> Document extract:
I'm seeing alot of Alt. questions, so hope this helped some.


----------



## IDINIEILIL

*Official CarAudio.com Upgrading The Big 3 Thread*

http://www.caraudio.com/forum/showthread.php?t=152355

*R.O.E. "Big 3" Thread*

http://forum.realmofexcursion.com/showthread.php?t=924


----------



## Brahma Brian

Not sure how accurate this is, but it may be useful...










http://www.reaudio.com/speaker_box/LPort_Box_Calc.html


----------



## S10laynframe

BORROWED FROM ANOTHER FORUM!
*"What matters" with regard to speaker specs, T/S specs, for the layman"*
--------------------------------------------------------------------------------
If you are looking to "get your feet wet", with understanding what the heck all these specs, figures, and numbers mean - my best advice is to NOT worry about the textbook definition of "what they mean" literally - there's really not much practical value in that for most enthusiasts.

> Tasks to carry out:
(A) Rewrite the car audio forum thread starting with "## S10laynframe" and going on through "for most enthusiasts.", using "specifications" in place of "specs".
(B) Answer yes or no to each statement about the car audio forum thread, quoting the words that decide it: (i) Brahma Brian says the linked calculator is accurate. (ii) The post from S10laynframe was borrowed from another forum. (iii) The post from S10laynframe advises beginners to study the textbook definitions of the specs.
The items that come next are separate from the car audio forum thread.

> Entries provided:
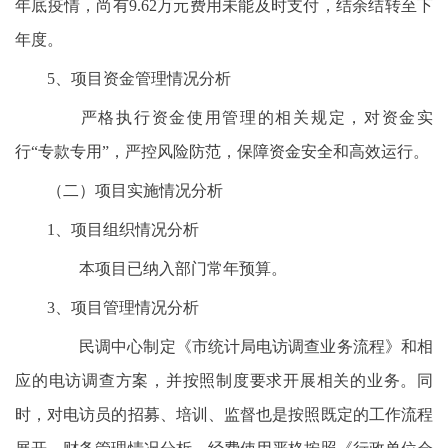
年底疫情，尚有9.62万元费用未能及时支付，结余结转至下
年度。
5、项目资金管理情况分析
严格执行资金使用管理的相关规定，对资金实
行“专款专用”，严控风险防范，保障资金安全和高效运行。
（二）项目实施情况分析
1、项目组织情况分析
本项目已纳入部门常年预算。
3、项目管理情况分析
民调中心制定《市统计局电访调查业务流程》和相
应的电访调查方案，并按照制度要求开展相关的业务。同
时，对电访员的招募、培训、监督也是按照既定的工作流程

> Results:
(A)
## S10laynframe

BORROWED FROM ANOTHER FORUM!
*"What matters" with regard to speaker specifications, T/S specifications, for the layman"*
--------------------------------------------------------------------------------
If you are looking to "get your feet wet", with understanding what the heck all these specifications, figures, and numbers mean - my best advice is to NOT worry about the textbook definition of "what they mean" literally - there's really not much practical value in that for most enthusiasts.

(B)
(i) No: "Not sure how accurate this is"
(ii) Yes: "BORROWED FROM ANOTHER FORUM!"
(iii) No: "my best advice is to NOT worry about the textbook definition of "what they mean" literally"